**Aim of the exercise**
Print the stretch of the listing from the line containing "Between os4 and B54, which is larger?" through its last line, both ends included, leaving the pictures out.

**Provided material**
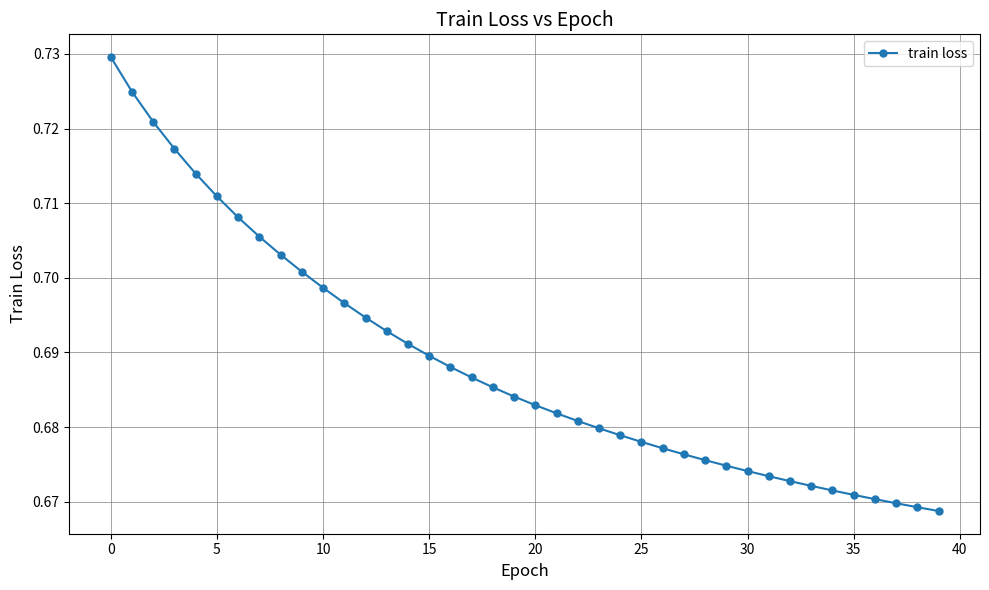

Count the values in the range 0 to 1.

40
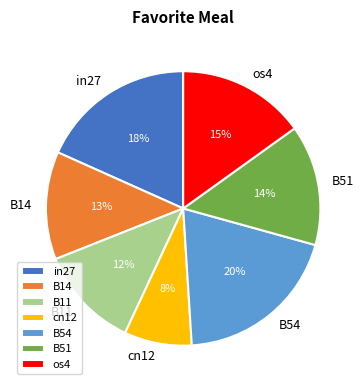

Between os4 and B54, which is larger?

B54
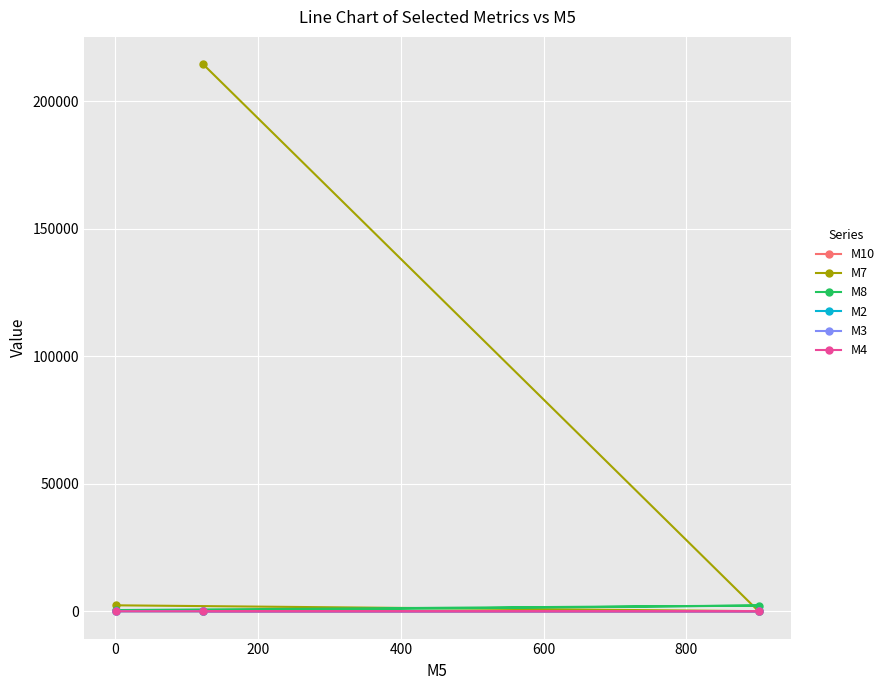

What is the value of the M10 point at the 2nd from the left?

2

**Output of the exercise**
Between os4 and B54, which is larger?

B54

What is the value of the M10 point at the 2nd from the left?

2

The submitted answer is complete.